Samsung samples 500GB laptop HDD
'I scoff at your less capacious SSD'
With notebook-oriented SSDs now hitting the 250GB mark, Samsung has introduced a laptop-friendly hard drive offering double that capacity.
The 500GB SpinPoint M7 uses the notebook-standard 2.5in form-factor and incorporates a pair of 250GB platters. They spin at 5400rpm, and data transfers are buffered in an 8MB cache. The drive connects to its host PC across a 3Gb/s Sata bus.
Samsung said the drive's good to take up to 400G of operating shock and consumes 25 per cent less power than other 2.5in drives during seek operations. Apparently, it's very quiet too.
Other than the headline half-a-terabyte capacity, the M7 series will include 250GB, 320GB and 400GB models. They're available in sample quantities for notebook and external hard drive manufacturers now, but are expected to be more widely available in volume later this month. ®
COMMENTS
Its precedessor used one more platter
This 2-platter drive replaces the 3-platter 500GB SpinPoint M6 released in 2008:
http://www.engadget.com/2008/01/06/samsung-intros-spinpoint-m6-500gb-standard-height-laptop-drive/
http://www.engadget.com/2008/06/10/samsung-stops-teasing-brings-spinpoint-m6-500gb-stateside/
It was Hitachi that released a 2.5-inch 500GB hard drive that, at 12.5mm, was too tall to fit a standard laptop, no doubt making life miserable for its public relations folks:
http://www.engadget.com/2008/01/03/hitachis-5k500-e5k500-hit-the-mythical-500gb-mark-for-laptops/
For a given value of 'standard'
Does the 'standard 2.5" form factor' extend to this drive being 9.5mm deep?

Assigned task 1:
In the Samsung hard drive article, how fast do the SpinPoint M7's platters spin?
Assigned task 2:
Summarize the Samsung hard drive article in three sentences.
Assigned task 3:
Proceed with the Samsung hard drive article from where it stops.

Given records:
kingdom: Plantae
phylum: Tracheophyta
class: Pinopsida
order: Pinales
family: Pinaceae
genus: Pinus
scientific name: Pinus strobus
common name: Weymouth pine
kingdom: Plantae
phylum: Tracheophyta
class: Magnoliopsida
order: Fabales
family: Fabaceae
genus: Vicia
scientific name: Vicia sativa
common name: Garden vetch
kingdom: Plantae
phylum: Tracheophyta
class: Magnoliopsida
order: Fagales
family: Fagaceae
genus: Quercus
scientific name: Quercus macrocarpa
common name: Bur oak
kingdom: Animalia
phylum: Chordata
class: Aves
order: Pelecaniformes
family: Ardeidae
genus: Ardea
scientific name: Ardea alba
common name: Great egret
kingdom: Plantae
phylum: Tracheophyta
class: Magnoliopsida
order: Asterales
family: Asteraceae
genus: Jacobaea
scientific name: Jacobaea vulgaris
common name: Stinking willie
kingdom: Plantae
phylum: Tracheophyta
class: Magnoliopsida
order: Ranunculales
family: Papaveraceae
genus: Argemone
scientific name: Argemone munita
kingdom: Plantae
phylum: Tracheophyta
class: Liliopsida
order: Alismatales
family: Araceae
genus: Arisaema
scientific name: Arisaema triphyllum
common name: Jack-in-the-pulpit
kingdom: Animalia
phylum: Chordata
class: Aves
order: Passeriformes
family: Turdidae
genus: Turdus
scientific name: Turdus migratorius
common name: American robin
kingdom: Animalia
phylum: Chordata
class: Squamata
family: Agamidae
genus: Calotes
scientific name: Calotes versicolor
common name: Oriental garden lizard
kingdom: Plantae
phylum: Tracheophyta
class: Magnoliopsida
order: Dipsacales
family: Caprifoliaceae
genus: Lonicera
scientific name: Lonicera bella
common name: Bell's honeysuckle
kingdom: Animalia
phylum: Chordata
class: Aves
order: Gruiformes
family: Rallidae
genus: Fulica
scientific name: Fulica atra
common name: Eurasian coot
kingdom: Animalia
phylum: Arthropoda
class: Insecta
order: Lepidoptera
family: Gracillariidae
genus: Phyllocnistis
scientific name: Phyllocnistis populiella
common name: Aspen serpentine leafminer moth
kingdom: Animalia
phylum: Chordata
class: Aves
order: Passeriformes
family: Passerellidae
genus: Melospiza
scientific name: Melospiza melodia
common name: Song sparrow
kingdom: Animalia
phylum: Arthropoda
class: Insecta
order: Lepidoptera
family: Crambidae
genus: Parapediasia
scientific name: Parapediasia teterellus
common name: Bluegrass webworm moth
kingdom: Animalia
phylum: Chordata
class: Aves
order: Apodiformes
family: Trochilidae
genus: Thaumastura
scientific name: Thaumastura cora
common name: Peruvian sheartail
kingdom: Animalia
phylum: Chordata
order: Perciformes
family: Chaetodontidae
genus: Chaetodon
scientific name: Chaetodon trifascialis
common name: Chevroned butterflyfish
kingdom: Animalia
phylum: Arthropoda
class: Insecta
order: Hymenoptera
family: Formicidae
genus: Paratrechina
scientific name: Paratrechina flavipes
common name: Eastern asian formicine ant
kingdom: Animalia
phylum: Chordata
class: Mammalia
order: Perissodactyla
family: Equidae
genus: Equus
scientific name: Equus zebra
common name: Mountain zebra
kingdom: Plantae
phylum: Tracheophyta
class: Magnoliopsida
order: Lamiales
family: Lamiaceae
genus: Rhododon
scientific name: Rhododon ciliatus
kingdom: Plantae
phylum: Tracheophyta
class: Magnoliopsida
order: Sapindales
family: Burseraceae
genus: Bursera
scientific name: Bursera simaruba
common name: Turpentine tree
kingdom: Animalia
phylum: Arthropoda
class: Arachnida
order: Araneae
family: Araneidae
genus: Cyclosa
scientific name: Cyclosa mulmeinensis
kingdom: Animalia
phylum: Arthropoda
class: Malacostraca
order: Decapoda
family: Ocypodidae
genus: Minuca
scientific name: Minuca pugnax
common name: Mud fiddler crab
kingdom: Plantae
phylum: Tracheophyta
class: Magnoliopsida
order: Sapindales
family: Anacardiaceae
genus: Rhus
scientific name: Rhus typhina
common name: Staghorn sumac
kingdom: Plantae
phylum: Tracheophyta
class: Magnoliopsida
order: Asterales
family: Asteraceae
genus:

Expected answer 1:
5400rpm

Expected answer 2:
Samsung has introduced the 500GB SpinPoint M7, a 2.5in laptop hard drive with two 250GB platters spinning at 5400rpm, an 8MB cache and a 3Gb/s Sata connection. Samsung says the drive can withstand up to 400G of operating shock and uses 25 percent less power during seeks than other 2.5in drives. The series also includes 250GB, 320GB and 400GB models, which are sampling to notebook and external drive makers now, and a reader comment notes that the drive replaces the three-platter 500GB SpinPoint M6 released in 2008.

Expected answer 3:
Someone (Fujitsu?) announced a 500Gb 2.5" drive a while back, but the deal-breaker was that it was 12.5mm and therefore wouldn't fit in my laptop.
Could be a go-er - I'm certainly a fan of the SpinPoint F1 3.5" drives.
SSD
Sure is nice to see a 512 GiB SSD appear, though my broke arse won't be able to afford it. Give it a few years, though, and it looks like my lappy could get one.
My HP lappy would love to have even a 500GB HDD, but alas, it was built with the old ATA interface so the best it could get is 250 GB (though I saw a 320GB ATA 2.5" HDD on the Egg just recently) and it seems hard to retrofit it with an ATA > SATA interface without going external with it.
Though Moore's Law refers to the number of transisters on a processor chip, it's good to see that memory capacity (whether SSD, Flash or RAM) is closely following this trend.
Paris, because her socket capacity also follows a trend similar to Moore's Law...
Less Capacious?
SSD's are more capacious than HDDs in the 2.5" arena – 512GiB ones exist, like this one http://www.tomshardware.com/news/Toshiba-512GB-SSD,6716.html
That's even 512GiB, not GB, so you get an extra 49GB in there for your money (lots of money that is).